L'aumento costante della popolazione e la rapida espansione edilizia – naturale conseguenza della'industrializzazione - nella costituenda zona, richiedono l'istituzione di un nuovo luogo di culto, più facilmente accessibile per gli abitanti. Le due chiese del circondario risultano, difatti, decentrate rispetto al fulcro del quartiere: le già esistenti San Lorenzo da Brindisi e San Giovanni Bosco sono situate, rispettivamente, sul lato ovest e quello est. Pertanto, grazie alla magnanimità di una nobile famiglia di antiche origini spagnole, quella dei D'Ayala-Valva, già padrona del circondario (ne è testimonianza la celebre torre – abbandonata - sita in viale Virgilio) e di alcuni beni sparsi quà e là per il territorio provinciale, un pezzo di terra di sua proprietà dalle dimensioni di cinquemila metri quadrati, viene destinato alla collocazione della nuova chiesa.

In tal modo, viene deliberata la costruzione del tempio, che verrà intitolato a San Roberto Bellarmino, dottore della Chiesa e cardinale, vissuto a cavallo tra i secoli XVI e XVII, e ubicato in prossimità dell'ultimo avamposto edilizio del vialone (tra il suddetto corso e via Liguria), a partire dal quale si estende la vasta campagna tarantina, non ancora urbanizzata.

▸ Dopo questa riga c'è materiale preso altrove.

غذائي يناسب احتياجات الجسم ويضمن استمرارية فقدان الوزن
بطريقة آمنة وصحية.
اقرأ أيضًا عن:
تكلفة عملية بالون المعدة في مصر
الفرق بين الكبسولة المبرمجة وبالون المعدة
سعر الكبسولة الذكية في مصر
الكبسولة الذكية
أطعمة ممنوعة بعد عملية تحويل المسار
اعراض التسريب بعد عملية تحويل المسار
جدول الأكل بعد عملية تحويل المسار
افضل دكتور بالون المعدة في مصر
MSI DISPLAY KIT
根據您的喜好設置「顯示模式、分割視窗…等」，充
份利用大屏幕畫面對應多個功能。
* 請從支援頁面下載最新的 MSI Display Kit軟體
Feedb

Guglielmo Motolese, negli anni del 'boom' economico è un tutt'uno con l'aspersorio: nel giro di poco più di un lustro (tra il 1960 e il 1966) è chiamato a benedire un gran numero di edifici sacri di fresca realizzazione. Così, il 14 settembre 1963, l'arcivescovo di Taranto inaugura la ventinovesima parrocchia della città al cospetto di un nutrito gruppo di fedeli e del benefattore in persona, il conte Roberto D'Ayala-Valva, gentleman tutto d'un pezzo, insignito nell'occasione della commenda pontificia. Alla cura delle anime è designato monsignor Saverio Greco, già delegato arcivescovile dell'Azione Cattolica.

Al taglio del nastro, il complesso religioso comprende una salone parrocchiale, adibita 'ad interim' a chiesa, i locali degli uffici e l'abitazione del parroco; una sistemazione provvisoria, in attesa che venga ultimato un locale più ampio per le celebrazioni liturgiche. Che viene approntato, come nelle previsioni, dopo alcuni mesi.

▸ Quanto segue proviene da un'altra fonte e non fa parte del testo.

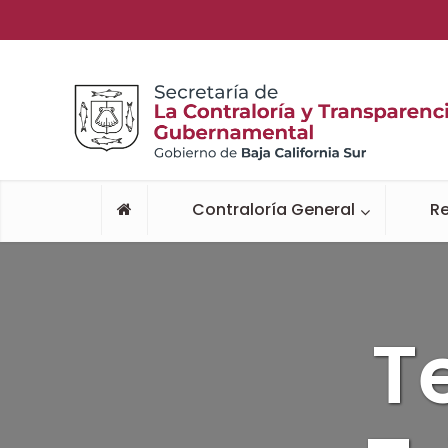
Contraloría General
Re
T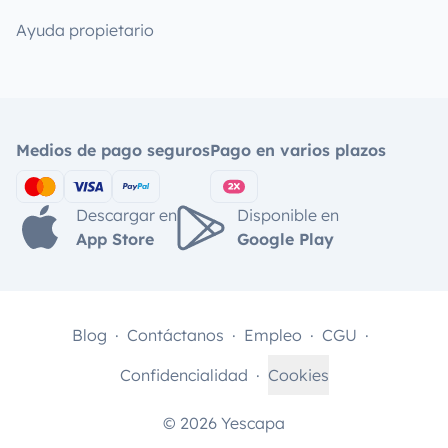
Ayuda propietario
Medios de pago seguros
Pago en varios plazos
Descargar en
Disponible en
App Store
Google Play
Blog
Contáctanos
Empleo
CGU
Confidencialidad
Cookies
© 2026 Yescapa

Dopo circa un decennio, in virtù del vertiginoso incremento demografico che interessa Italia-Montegranaro, si sente forte la necessità di erigere un luogo di culto maggiormente rispondente all'elevata densità del quartiere, da questo momento caratterizzato dalla presenza di palazzoni torreggianti. Per questa ragione, intorno alla prima metà degli anni Settanta, viene innalzato un nuovo fabbricato accanto al preesistente: questo, dapprima adoperato come auditorium per rappresentazioni varie, viene nel 2001 trasformato in sala cinematografica. La nuova chiesa, progettata dall'architetto Biagio Accolti Gil e terminata nel 1975, è in grado di accogliere una copiosa quantità di credenti ed è contraddistinto da uno stile sobrio, parimenti alla vita del santo.

Oggi, la parrocchia è retta da don Antonio Rubino, in carica dal 2000.